Coastal lighthouse in Norway

Vibberodden Lighthouse (Vibberodden fyr) is a harbour lighthouse located in Eigersund Municipality in Rogaland county, Norway. It was first lit in 1855, and automated in 1977. The lighthouse is located on the small island of Vibberodden, just southeast of the shore of the island of Eigerøya, marking the west side of the entrance to a narrow fjord leading to the town of Egersund. The lighthouse operates in coordination with Eigerøy Lighthouse and guides boats into the southern entrance to the Egersund harbour.
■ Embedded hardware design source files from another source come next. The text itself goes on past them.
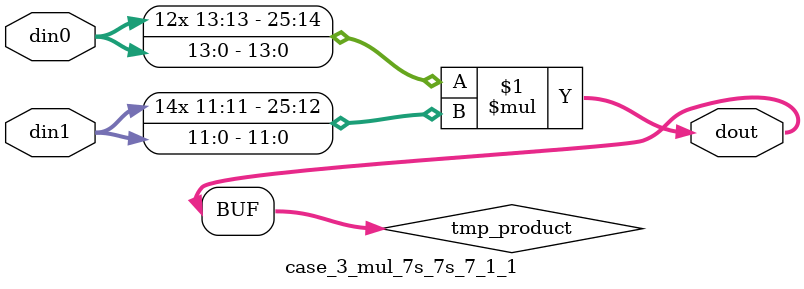
<source format=v>

`timescale 1 ns / 1 ps

 module case_3_mul_7s_7s_7_1_1(din0, din1, dout);
parameter ID = 1;
parameter NUM_STAGE = 0;
parameter din0_WIDTH = 14;
parameter din1_WIDTH = 12;
parameter dout_WIDTH = 26;

input [din0_WIDTH - 1 : 0] din0; 
input [din1_WIDTH - 1 : 0] din1; 
output [dout_WIDTH - 1 : 0] dout;

wire signed [dout_WIDTH - 1 : 0] tmp_product;



























assign tmp_product = $signed(din0) * $signed(din1);








assign dout = tmp_product;





















endmodule

</source>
The current light was built in 1977, although the lighthouse station was established 1855. The light sits atop a 9.5 m tall concrete post and emits its light 22 m above sea level. The white, red, or green light (depending on direction) is an occulting light which flashes off once every 6 seconds at an intensity of 4,500 candela. The lighthouse is painted white and the lantern roof is painted red. The present light is located adjacent to the old lighthouse. The site is open to visitors, but the tower is closed.

==History==
The lighthouse on Vibberodden was first established in 1855. The original lighthouse was decommissioned in 1977 when a new automated light was built right next to the old building. The old lighthouse was a 9 m tall square prism-shaped wood tower. The tower is right in front of a 1-1/2 story wood lighthouse keeper's house. The building is painted white and the lantern and gallery is red. In 2006, the lighthouse was leased to a new foundation established by the Egersund Coastal Society, Nordfjord Folk Museum, and the municipality of Eigersund. The foundation has begun the historic restoration of the building, and work is continuing.